Top of SOURCE EXTRACT
This refreshingly formal elegance compliments Madagascar’s content, as a visitor is invited by Natives to witness and participate in some sort of indigenous rituals that have to do with something like raising the dead. The short reminded me a lot of my time in another French colony, Tahiti, in terms of its delightful ukulele-sounding music, "bizarre" (to outsiders’ eyes) customs, language, local people, etc. I had the joy of discovery watching this one of a kind cinematic spectacle about the joy of discovery. Bravo, Mssr. Dubois. Formidable!

Madagascar played on a double bill with Malcolm Murray’s Camera, Camera, a motion picture meditation on picture taking by tourists in Laos. This documentary is somewhat similarly themed, in that, like the far superior Madagascar, it deals with how foreigners interact with and see the people, culture and nature of this beautiful Southeast Asian nation. Camera’s style veers from avante garde formalism to conventional narrative techniques (I guess Murray and writer Michael Meyer wanted audiences to actually see their work), as it looks at how Westerners perceive and live with Laotians. Along the way it reveals much about tourism, as Westerners romp in a low cost rural society.

Some are enthralled by Laos’ Buddhist culture, largely unspoiled tropical beauty, inexpensive prices ($2 per night for a thatched bungalow over the Mekong River!) and/or, but of course, sexually affordable and available people (perhaps including children). At a series of bars along the Mekong Western youths frolic, swinging Tarzan-like over the water, wrestling and playing tug of war in mud pits, like female mud wrestlers or hippies at Woodstock.

Camera is self-reflexive: filmmakers with far superior gear film tourists shooting digital photos and some video of the "exotic" Laotians and their society. It made me think that perhaps there’s something to that old saying regarding Westerners photographing Third World people (especially without their consent): "White man’s magic steals souls." This doc has a very American sensibility in that it shows people traveling abroad to get away from it all, only to bring "it all" with them.
Bottom of SOURCE EXTRACT
Top of INPUT DATA
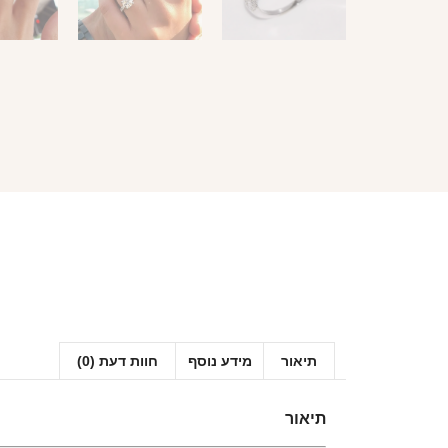
תיאור
מידע נוסף
חוות דעת (0)
תיאור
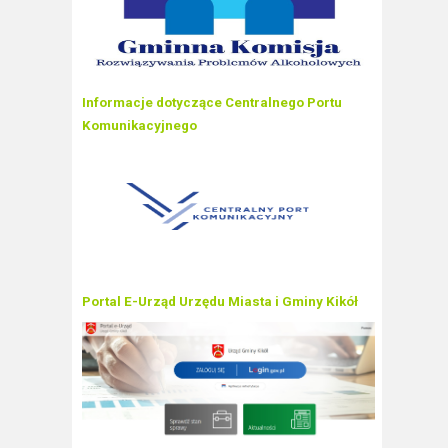
Informacje dotyczące Centralnego Portu
Komunikacyjnego
Portal E-Urząd Urzędu Miasta i Gminy Kikół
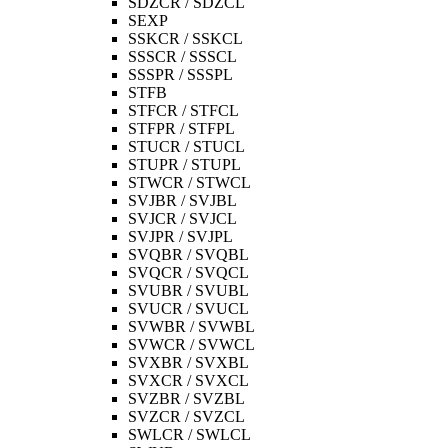
SDZCR / SDZCL
SEXP
SSKCR / SSKCL
SSSCR / SSSCL
SSSPR / SSSPL
STFB
STFCR / STFCL
STFPR / STFPL
STUCR / STUCL
STUPR / STUPL
STWCR / STWCL
SVJBR / SVJBL
SVJCR / SVJCL
SVJPR / SVJPL
SVQBR / SVQBL
SVQCR / SVQCL
SVUBR / SVUBL
SVUCR / SVUCL
SVWBR / SVWBL
SVWCR / SVWCL
SVXBR / SVXBL
SVXCR / SVXCL
SVZBR / SVZBL
SVZCR / SVZCL
SWLCR / SWLCL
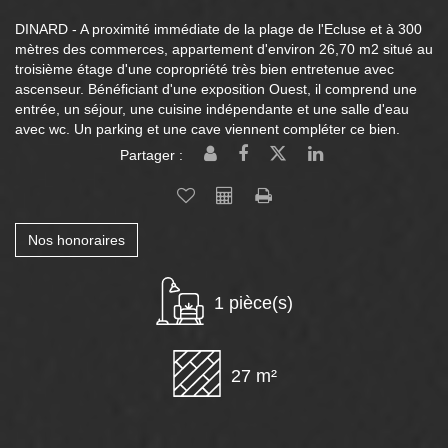
DINARD - A proximité immédiate de la plage de l'Ecluse et à 300
mètres des commerces, appartement d'environ 26,70 m2 situé au
troisième étage d'une copropriété très bien entretenue avec
ascenseur. Bénéficiant d'une exposition Ouest, il comprend une
entrée, un séjour, une cuisine indépendante et une salle d'eau
avec wc. Un parking et une cave viennent compléter ce bien.
Partager :
Nos honoraires
1 pièce(s)
27 m²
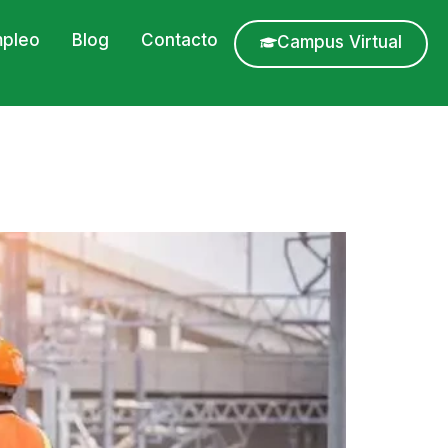
pleo
Blog
Contacto
Campus Virtual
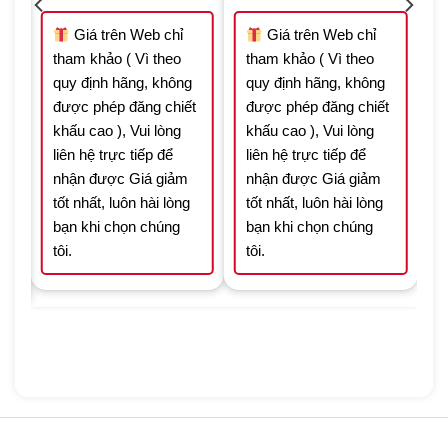
was:
is:
was:
is:
27.300.000 ₫.
19.110.000 ₫.
3.917.455 ₫.
2.742.219 ₫.
899 ₫.
Giá trên Web chỉ
Giá trên Web chỉ
tham khảo ( Vì theo
tham khảo ( Vì theo
quy định hãng, không
quy định hãng, không
được phép đăng chiết
được phép đăng chiết
t
khấu cao ), Vui lòng
khấu cao ), Vui lòng
liên hệ trực tiếp để
liên hệ trực tiếp để
nhận được Giá giảm
nhận được Giá giảm
tốt nhất, luôn hài lòng
tốt nhất, luôn hài lòng
bạn khi chọn chúng
bạn khi chọn chúng
tôi.
tôi.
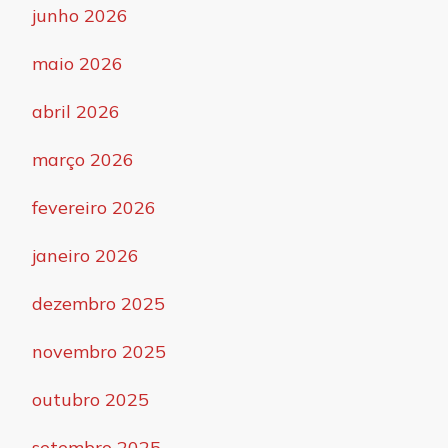
junho 2026
maio 2026
abril 2026
março 2026
fevereiro 2026
janeiro 2026
dezembro 2025
novembro 2025
outubro 2025
setembro 2025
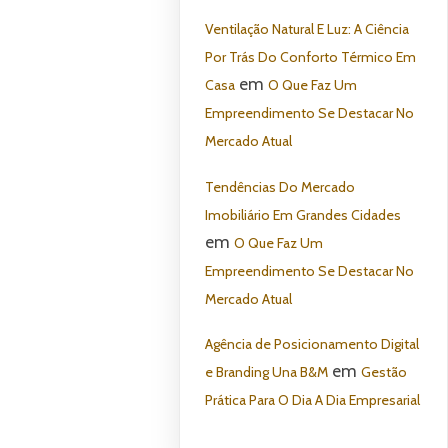
Ventilação Natural E Luz: A Ciência
Por Trás Do Conforto Térmico Em
em
Casa
O Que Faz Um
Empreendimento Se Destacar No
Mercado Atual
Tendências Do Mercado
Imobiliário Em Grandes Cidades
em
O Que Faz Um
Empreendimento Se Destacar No
Mercado Atual
Agência de Posicionamento Digital
em
e Branding Una B&M
Gestão
Prática Para O Dia A Dia Empresarial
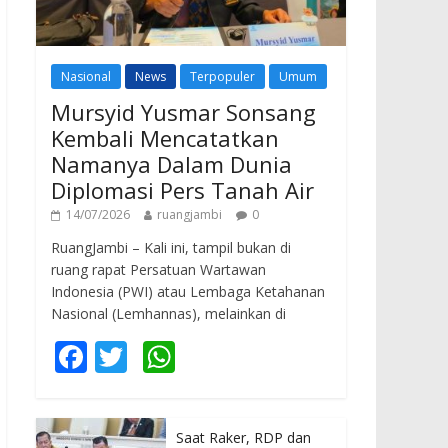
Nasional
News
Terpopuler
Umum
Mursyid Yusmar Sonsang
Kembali Mencatatkan
Namanya Dalam Dunia
Diplomasi Pers Tanah Air
14/07/2026
ruangjambi
0
RuangJambi – Kali ini, tampil bukan di
ruang rapat Persatuan Wartawan
Indonesia (PWI) atau Lembaga Ketahanan
Nasional (Lemhannas), melainkan di
F
T
W
ac
w
h
e
itt
at
Saat Raker, RDP dan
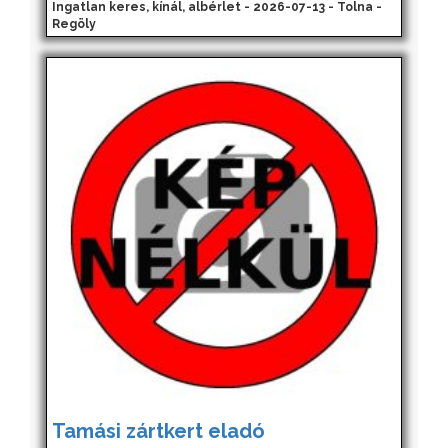
Ingatlan keres, kínál, albérlet - 2026-07-13 - Tolna -
Regöly
Tamási zártkert eladó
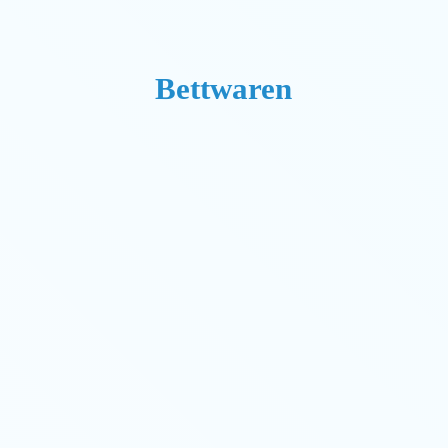
Bettwaren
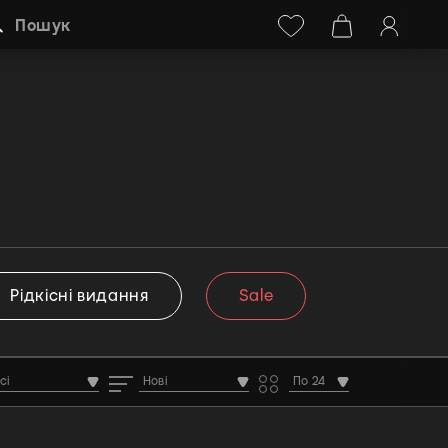
Facebook
Instagram
+38 (068) 778-40-38
Пошук
Рідкісні видання
Sale
сі
Нові
По 24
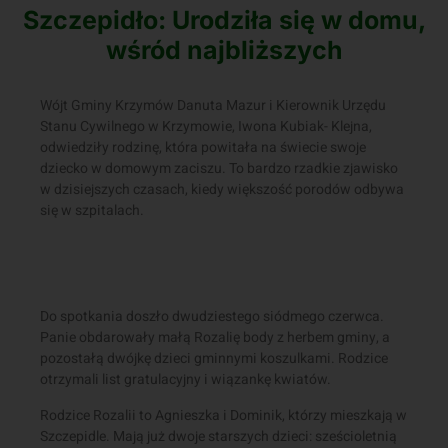
Szczepidło: Urodziła się w domu,
wśród najbliższych
Wójt Gminy Krzymów Danuta Mazur i Kierownik Urzędu
Stanu Cywilnego w Krzymowie, Iwona Kubiak- Klejna,
odwiedziły rodzinę, która powitała na świecie swoje
dziecko w domowym zaciszu. To bardzo rzadkie zjawisko
w dzisiejszych czasach, kiedy większość porodów odbywa
się w szpitalach.
Do spotkania doszło dwudziestego siódmego czerwca.
Panie obdarowały małą Rozalię body z herbem gminy, a
pozostałą dwójkę dzieci gminnymi koszulkami. Rodzice
otrzymali list gratulacyjny i wiązankę kwiatów.
Rodzice Rozalii to Agnieszka i Dominik, którzy mieszkają w
Szczepidle. Mają już dwoje starszych dzieci: sześcioletnią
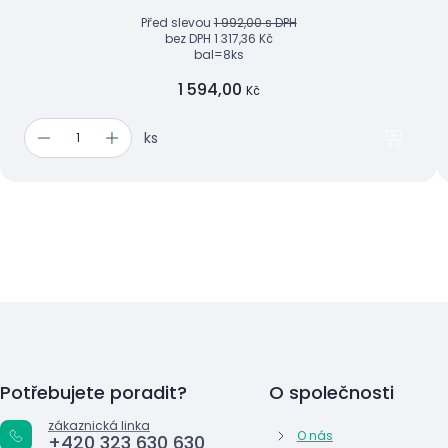
Před slevou
1 992,00 s DPH
bez DPH
1 317,36 Kč
bal=8ks
1 594,00
Kč
ks
Potřebujete poradit?
O společnosti
zákaznická linka
O nás
+420 323 630 630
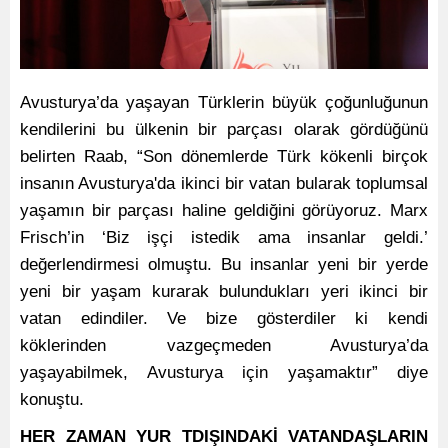
Avusturya’da yaşayan Türklerin büyük çoğunluğunun
kendilerini bu ülkenin bir parçası olarak gördüğünü
belirten Raab, “Son dönemlerde Türk kökenli birçok
insanın Avusturya'da ikinci bir vatan bularak toplumsal
yaşamın bir parçası haline geldiğini görüyoruz. Marx
Frisch’in ‘Biz işçi istedik ama insanlar geldi.’
değerlendirmesi olmuştu. Bu insanlar yeni bir yerde
yeni bir yaşam kurarak bulundukları yeri ikinci bir
vatan edindiler. Ve bize gösterdiler ki kendi
köklerinden vazgeçmeden Avusturya’da
yaşayabilmek, Avusturya için yaşamaktır” diye
konuştu.
HER ZAMAN YUR TDIŞINDAKİ VATANDAŞLARIN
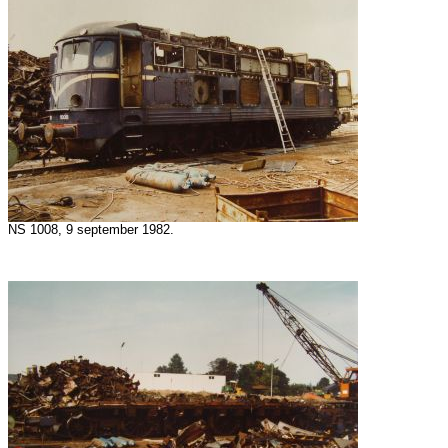
NS 1008, 9 september 1982.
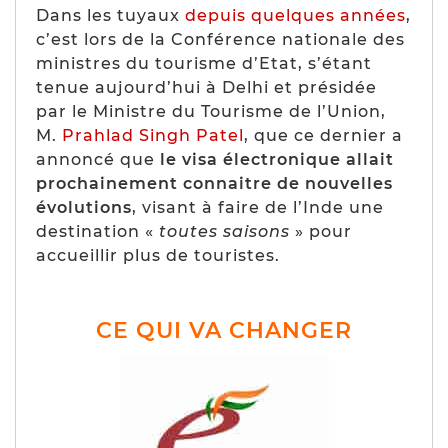
Dans les tuyaux
depuis quelques années
,
c’est lors de la Conférence nationale des
ministres du tourisme d’Etat, s’étant
tenue aujourd’hui à Delhi et présidée
par le Ministre du Tourisme de l’Union,
M.
Prahlad Singh Patel
, que ce dernier a
annoncé que
le visa électronique allait
prochainement connaitre de nouvelles
évolutions
, visant à faire de l’Inde une
destination «
toutes saisons
» pour
accueillir plus de touristes.
CE QUI VA CHANGER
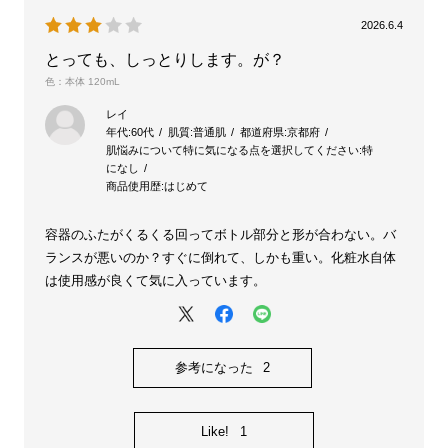
2026.6.4
とっても、しっとりします。が？
色：本体 120mL
レイ
年代:
60代
肌質:
普通肌
都道府県:
京都府
肌悩みについて特に気になる点を選択してください:
特
になし
商品使用歴:
はじめて
容器のふたがくるくる回ってボトル部分と形が合わない。バ
ランスが悪いのか？すぐに倒れて、しかも重い。化粧水自体
は使用感が良くて気に入っています。
参考になった
2
Like!
1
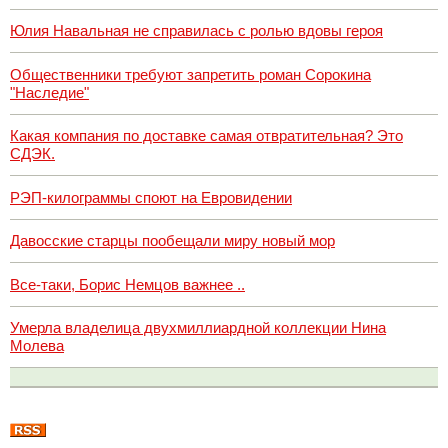
Юлия Навальная не справилась с ролью вдовы героя
Общественники требуют запретить роман Сорокина
"Наследие"
Какая компания по доставке самая отвратительная? Это
СДЭК.
РЭП-килограммы споют на Евровидении
Давосские старцы пообещали миру новый мор
Все-таки, Борис Немцов важнее ..
Умерла владелица двухмиллиардной коллекции Нина
Молева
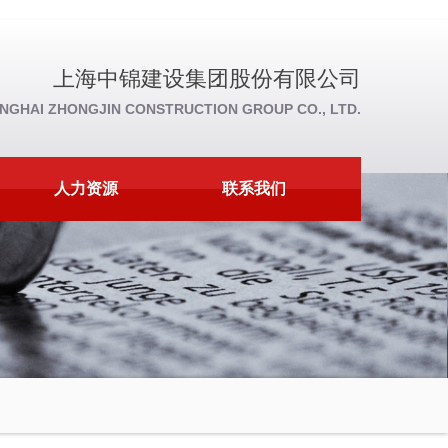
上海中锦建设集团股份有限公司
NGHAI ZHONGJIN CONSTRUCTION GROUP CO., LTD.
人力资源
联系我们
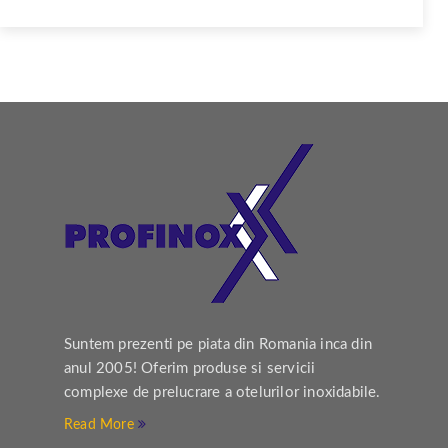
Suntem prezenti pe piata din Romania inca din
anul 2005! Oferim produse si servicii
complexe de prelucrare a otelurilor inoxidabile.
Read More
Bottom of INPUT DATA
→ YOUR TASK
According to the film review, what activities do Western youths engage in at the bars along the Mekong? List each one. Rely only on the film review to complete the tasks.

→ YOUR SOLUTION
- Swinging Tarzan-like over the water
- Wrestling
- Playing tug of war in mud pits